Служанка, молодая туземка, вошедшая в столовую, чтобы убрать со стола и услыхавшая доносившиеся из кабинета крики, хотела было броситься туда, но хозяин остановил ее.

— Ни с места! — властно крикнул он. — Я знаю, чего испугалась твоя госпожа. Пусть ее. Это принесет ей пользу. Перестанет вечно бояться…

Слова его вдруг были прерваны душу потрясающим воплем, после чего все затихло. И из бездны внезапно наступившего жуткого безмолвия в душу этого безбоязненного человека в первый раз прокрался ужас. Он и служанка обменялись беглым взглядом, в котором было одно и то же выражение, и оба машинально поспешили туда, где вдруг наступило это страшное подавляющее безмолвие.
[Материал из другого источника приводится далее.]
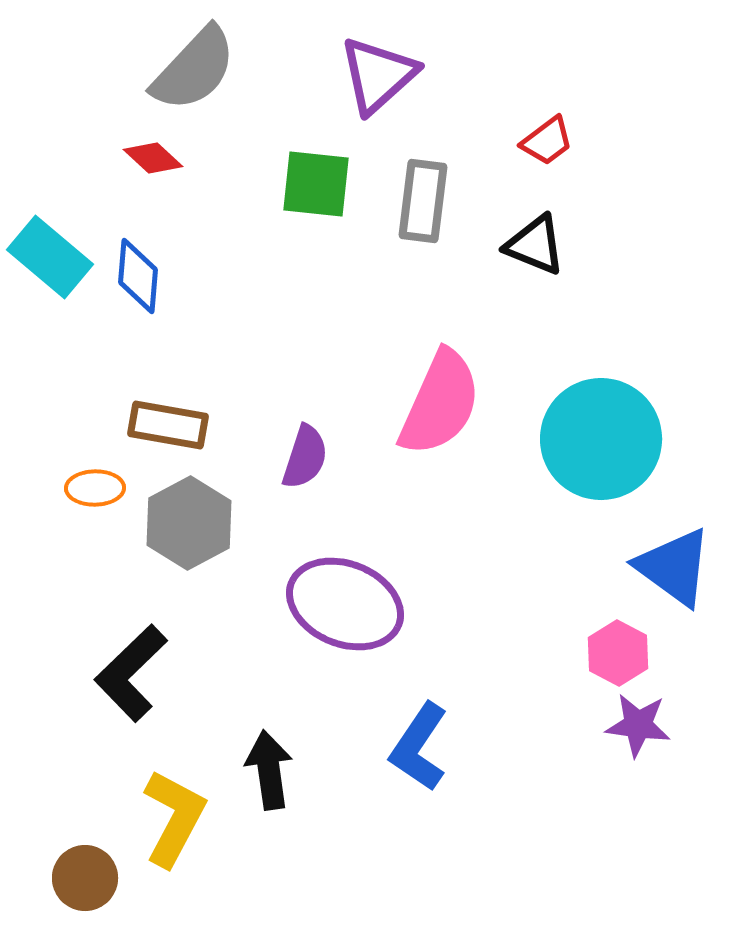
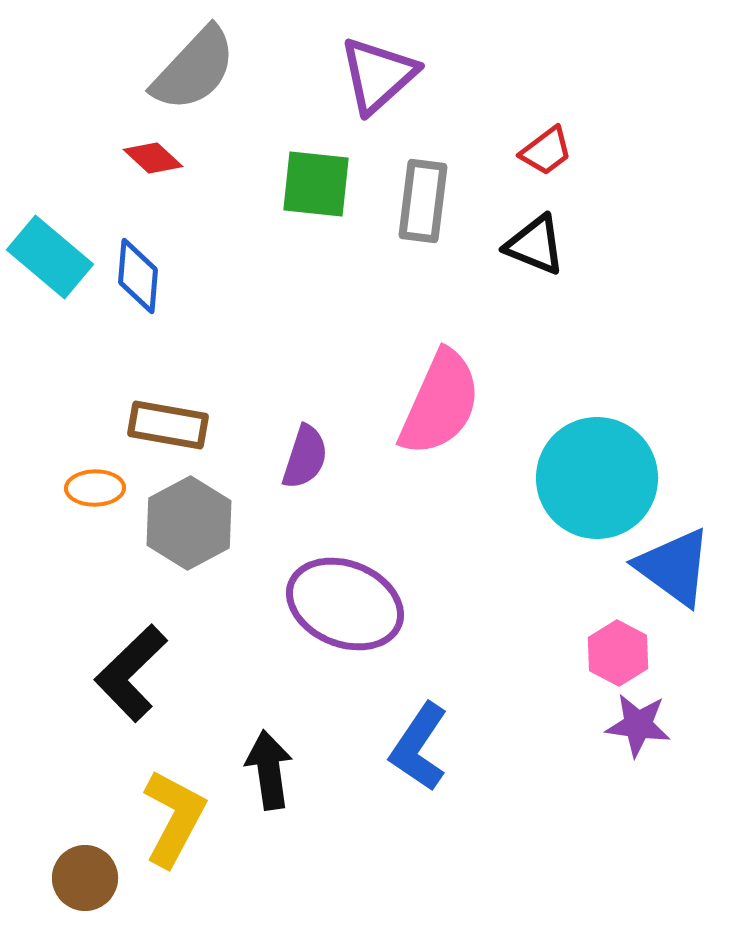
red trapezoid: moved 1 px left, 10 px down
cyan circle: moved 4 px left, 39 px down
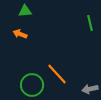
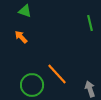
green triangle: rotated 24 degrees clockwise
orange arrow: moved 1 px right, 3 px down; rotated 24 degrees clockwise
gray arrow: rotated 84 degrees clockwise
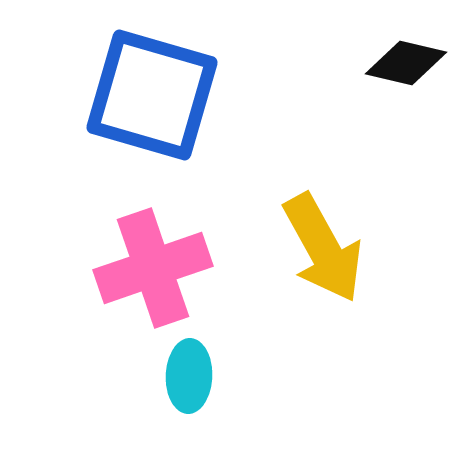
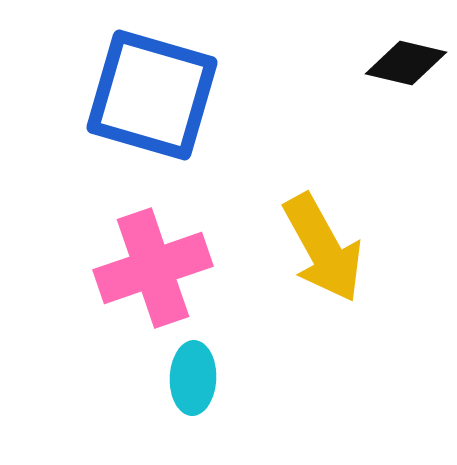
cyan ellipse: moved 4 px right, 2 px down
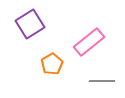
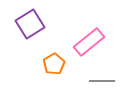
orange pentagon: moved 2 px right
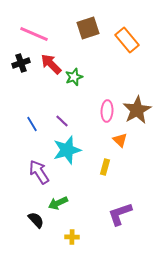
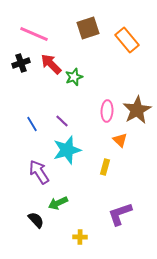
yellow cross: moved 8 px right
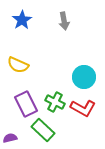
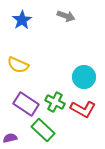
gray arrow: moved 2 px right, 5 px up; rotated 60 degrees counterclockwise
purple rectangle: rotated 30 degrees counterclockwise
red L-shape: moved 1 px down
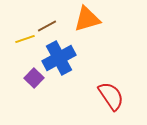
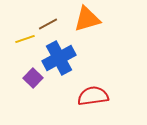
brown line: moved 1 px right, 2 px up
purple square: moved 1 px left
red semicircle: moved 18 px left; rotated 64 degrees counterclockwise
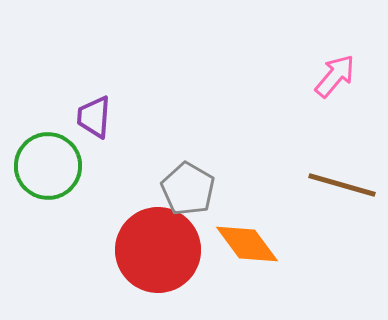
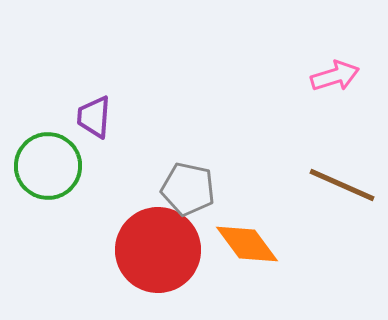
pink arrow: rotated 33 degrees clockwise
brown line: rotated 8 degrees clockwise
gray pentagon: rotated 18 degrees counterclockwise
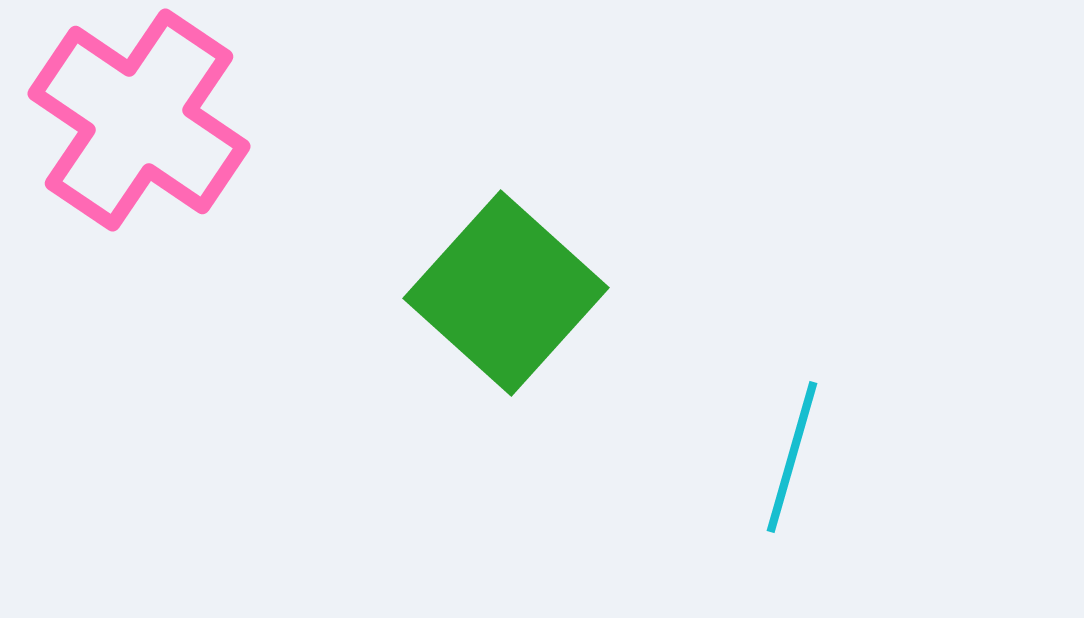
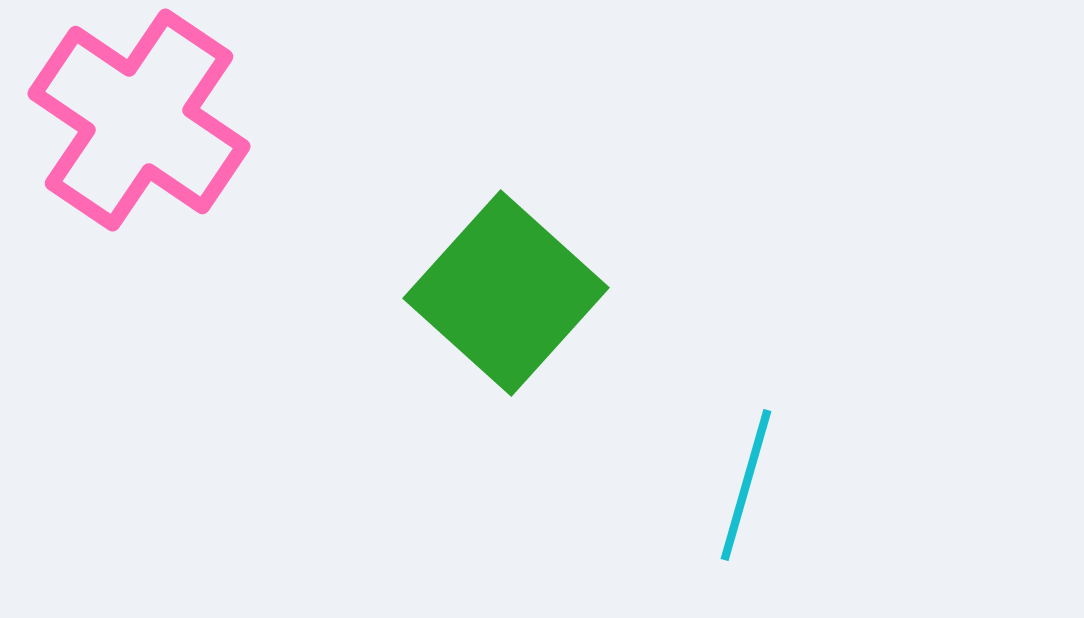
cyan line: moved 46 px left, 28 px down
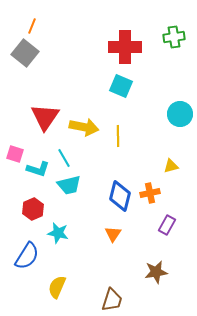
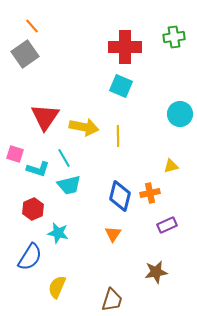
orange line: rotated 63 degrees counterclockwise
gray square: moved 1 px down; rotated 16 degrees clockwise
purple rectangle: rotated 36 degrees clockwise
blue semicircle: moved 3 px right, 1 px down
Когда муж отворил дверь в свой кабинет, то увидел следующую картину. Мертвая змея лежала так, как он сам положил ее, но возле нее шевелилась другая змея, живая, наверное ее подруга, сумевшая отыскать ее. В мощных объятиях второй змеи лежало задушенное тело жены…

Он опомнился только несколько недель спустя, в чужом доме, где за ним заботливо ухаживали. Но туземная служанка рассказывала, что прежде чем с дикими воплями ужаса выбежать из дома хозяина за помощью, она видела, как он набросился на живую змею, схватился с нею и, вырвав у нее тело жены, задушил чудовище своими сильными руками. Когда прибежали позванные служанкою люди, они застали хозяина замершим на трупе своей жены.

Вот тот случай, который заставил этого человека изменить свой характер, а может быть, по-твоему, хотя бы сдерживать самые резкие его проявления. Он не щадил себя, передавая мне свою историю. Когда он кончил, я спросил его, как может он отважиться воскрешать это в своей памяти.

— Воскрешать?! — воскликнул он. — Я вовсе не воскрешаю этого: оно всегда живет во мне.